Como explicar os limites da redução da pobreza e da desigualdade? Se o crescimento econômico da América Latina nos últimos anos foi inclusivo, será que esta sua virtude pode ser mantida sobre a base de um contrato social tão fragmentário, em que as oportunidades para a maioria da população são ainda tão restritas? Vale a pena transcrever a hipótese da pesquisa do Banco Mundial para responder a esta questão. “No pós-guerra europeu, na China pós-revolucionária, na Coréia pós reforma agrária ou nos Estados Unidos sob o New Deal o progresso socioeconômico requereu, frequentemente, a combinação entre liberdade econômica e um salutar fundamento em educação pública, saúde e infraestrutura”.
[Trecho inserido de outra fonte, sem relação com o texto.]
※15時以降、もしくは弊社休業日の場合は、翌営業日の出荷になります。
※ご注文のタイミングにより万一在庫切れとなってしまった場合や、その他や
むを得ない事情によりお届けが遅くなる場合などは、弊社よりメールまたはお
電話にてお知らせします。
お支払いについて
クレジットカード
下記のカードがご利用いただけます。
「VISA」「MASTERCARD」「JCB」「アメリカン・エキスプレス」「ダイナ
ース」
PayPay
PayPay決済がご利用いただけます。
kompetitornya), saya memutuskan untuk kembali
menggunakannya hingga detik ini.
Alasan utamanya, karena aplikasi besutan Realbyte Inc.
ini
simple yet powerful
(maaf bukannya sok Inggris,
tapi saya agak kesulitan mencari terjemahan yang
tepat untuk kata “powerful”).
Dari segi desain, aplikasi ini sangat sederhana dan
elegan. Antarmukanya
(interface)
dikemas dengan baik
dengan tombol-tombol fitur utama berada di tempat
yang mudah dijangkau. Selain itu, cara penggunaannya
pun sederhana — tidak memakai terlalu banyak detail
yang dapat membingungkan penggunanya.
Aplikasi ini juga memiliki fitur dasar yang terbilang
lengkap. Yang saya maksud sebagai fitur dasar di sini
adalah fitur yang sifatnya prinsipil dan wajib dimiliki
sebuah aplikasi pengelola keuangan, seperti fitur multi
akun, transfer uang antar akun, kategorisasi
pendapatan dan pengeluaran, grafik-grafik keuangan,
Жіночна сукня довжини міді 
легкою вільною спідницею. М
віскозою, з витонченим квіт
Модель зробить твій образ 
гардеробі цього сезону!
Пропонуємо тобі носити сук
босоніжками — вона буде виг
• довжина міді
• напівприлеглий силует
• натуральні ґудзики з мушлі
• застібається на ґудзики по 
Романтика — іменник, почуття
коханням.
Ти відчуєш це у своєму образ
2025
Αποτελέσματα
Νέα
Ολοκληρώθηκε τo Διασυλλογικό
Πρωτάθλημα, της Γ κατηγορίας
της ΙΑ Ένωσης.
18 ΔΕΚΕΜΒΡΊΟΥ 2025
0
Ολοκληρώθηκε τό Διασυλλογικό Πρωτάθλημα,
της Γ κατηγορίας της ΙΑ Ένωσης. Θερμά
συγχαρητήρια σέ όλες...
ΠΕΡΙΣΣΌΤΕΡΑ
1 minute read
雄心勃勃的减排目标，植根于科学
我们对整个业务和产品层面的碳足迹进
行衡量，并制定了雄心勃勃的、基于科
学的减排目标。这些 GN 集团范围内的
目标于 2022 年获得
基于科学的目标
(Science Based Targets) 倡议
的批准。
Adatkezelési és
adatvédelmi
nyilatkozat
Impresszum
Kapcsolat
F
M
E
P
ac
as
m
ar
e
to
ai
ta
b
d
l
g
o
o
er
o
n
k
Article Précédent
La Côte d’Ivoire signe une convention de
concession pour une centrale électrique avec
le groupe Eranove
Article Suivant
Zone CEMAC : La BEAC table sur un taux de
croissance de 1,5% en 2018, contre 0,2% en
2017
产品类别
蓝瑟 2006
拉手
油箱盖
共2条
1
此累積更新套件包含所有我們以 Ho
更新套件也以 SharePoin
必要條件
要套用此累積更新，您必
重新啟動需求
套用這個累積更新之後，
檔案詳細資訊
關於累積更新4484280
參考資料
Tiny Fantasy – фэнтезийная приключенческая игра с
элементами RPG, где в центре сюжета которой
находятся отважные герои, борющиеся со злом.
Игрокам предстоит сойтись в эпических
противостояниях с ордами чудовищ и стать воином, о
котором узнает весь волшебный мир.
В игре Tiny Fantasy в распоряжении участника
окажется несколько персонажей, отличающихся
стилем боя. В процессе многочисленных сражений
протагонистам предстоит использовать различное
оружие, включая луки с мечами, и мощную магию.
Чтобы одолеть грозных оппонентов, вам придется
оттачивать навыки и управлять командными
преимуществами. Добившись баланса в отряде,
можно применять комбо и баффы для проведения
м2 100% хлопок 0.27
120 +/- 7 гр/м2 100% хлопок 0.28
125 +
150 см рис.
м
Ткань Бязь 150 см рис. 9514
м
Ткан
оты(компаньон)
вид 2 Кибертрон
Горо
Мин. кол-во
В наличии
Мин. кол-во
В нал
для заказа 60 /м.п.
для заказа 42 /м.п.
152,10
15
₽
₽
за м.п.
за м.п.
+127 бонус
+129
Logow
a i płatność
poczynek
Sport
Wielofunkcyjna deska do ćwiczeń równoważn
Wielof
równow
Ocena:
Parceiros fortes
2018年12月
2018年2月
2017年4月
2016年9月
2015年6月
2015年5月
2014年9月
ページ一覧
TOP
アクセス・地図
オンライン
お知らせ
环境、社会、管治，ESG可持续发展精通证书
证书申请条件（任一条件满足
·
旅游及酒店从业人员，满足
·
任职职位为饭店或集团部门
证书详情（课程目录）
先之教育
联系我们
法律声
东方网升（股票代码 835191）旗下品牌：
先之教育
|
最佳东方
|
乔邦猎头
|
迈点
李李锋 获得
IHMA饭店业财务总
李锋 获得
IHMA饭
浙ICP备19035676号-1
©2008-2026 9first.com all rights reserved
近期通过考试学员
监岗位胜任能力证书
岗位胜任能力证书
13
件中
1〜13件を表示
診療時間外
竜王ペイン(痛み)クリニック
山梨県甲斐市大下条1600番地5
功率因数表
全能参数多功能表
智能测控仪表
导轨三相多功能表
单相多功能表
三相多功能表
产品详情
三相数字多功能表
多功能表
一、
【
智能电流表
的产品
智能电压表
Se, para usar a definição de Amartya Sen, desenvolvimento é o processo permanente de expansão das liberdades substantivas (e não apenas formais) que permitem ampliar as possibilidades de os indivíduos fazerem escolhas, isso significa que sem estes bens públicos e serviços coletivos de qualidade é perfeitamente possível que maior renda não se traduza em melhor qualidade na maneira como as pessoas se inserem socialmente. Além disso, mesmo que muitos destes serviços públicos (como a educação de base, por exemplo ou a saúde, no caso brasileiro) tenham se universalizado, sua baixíssima qualidade faz com que os segmentos emergentes de renda procurem deles sempre se afastar, buscando e pagando por serviços privados.
A partir desta comparação com países que se transformaram profundamente nas últimas décadas, o relatório do Banco Mundial mostra que o Continente está diante de uma encruzilhada histórica: “será que ele vai romper com o contrato social fragmentário herdado de seu passado colonial e, com isso, aprofundar e ampliar a redução das desigualdades ou vai ele agarrar-se ao modelo perverso em que a classe média exclui-se e afasta-se ainda mais destes serviços públicos”?
Até aqui, o contraste entre políticas redistributivas de renda e a precariedade dos bens públicos a partir dos quais os indivíduos se relacionam uns com os outros continua gigantesco. Estudo recente do Instituto Pólis, por exemplo, sobre o Programa Minha Casa, Minha Vida mostra que, de fato, populações de baixa renda têm sido contempladas, mas que tem prevalecido “um padrão de cidade segregada e sem urbanidade, pois são mal servidas por transporte, infraestrutura ou ofertas de serviços urbanos adequados ao desenvolvimento econômico e humano”. A frase vem de um manifesto assinado por dezenas de pesquisadores da UFRJ, da USP, da UFMG e de outras entre as melhores universidades brasileiras, envolvidos com o trabalho do Pólis. Os especialistas prosseguem: “Verificamos uma inadequação das alternativas ofertadas em relação às estratégias de sobrevivência das famílias, especialmente em função da localização periférica e distante das fontes de emprego da cidade”.
Em outras palavras, mesmo que a renda das famílias tenha aumentado (pelo acesso à casa própria) isso não se traduz no que é essencial para a redução das desigualdades e, portanto, para a ampliação das liberdades substantivas das pessoas.
O próximo artigo desta coluna vai abordar o segundo problema estrutural que bloqueia a redução da pobreza e das desigualdades na América Latina, mencionado no início deste texto: o padrão de crescimento econômico do Continente.
Ricardo, parabens pelo excelente post. Acho que de maneira simples e clara voce conseguiu expor, suportado por dados o problema que assola nossa querida America Latina.
Ricardo, excelente artigo. Vou utiliza-lo na minha disciplina de DSE. Os elementos fundamentais estão muito bem colocados, de forma clara e sólida.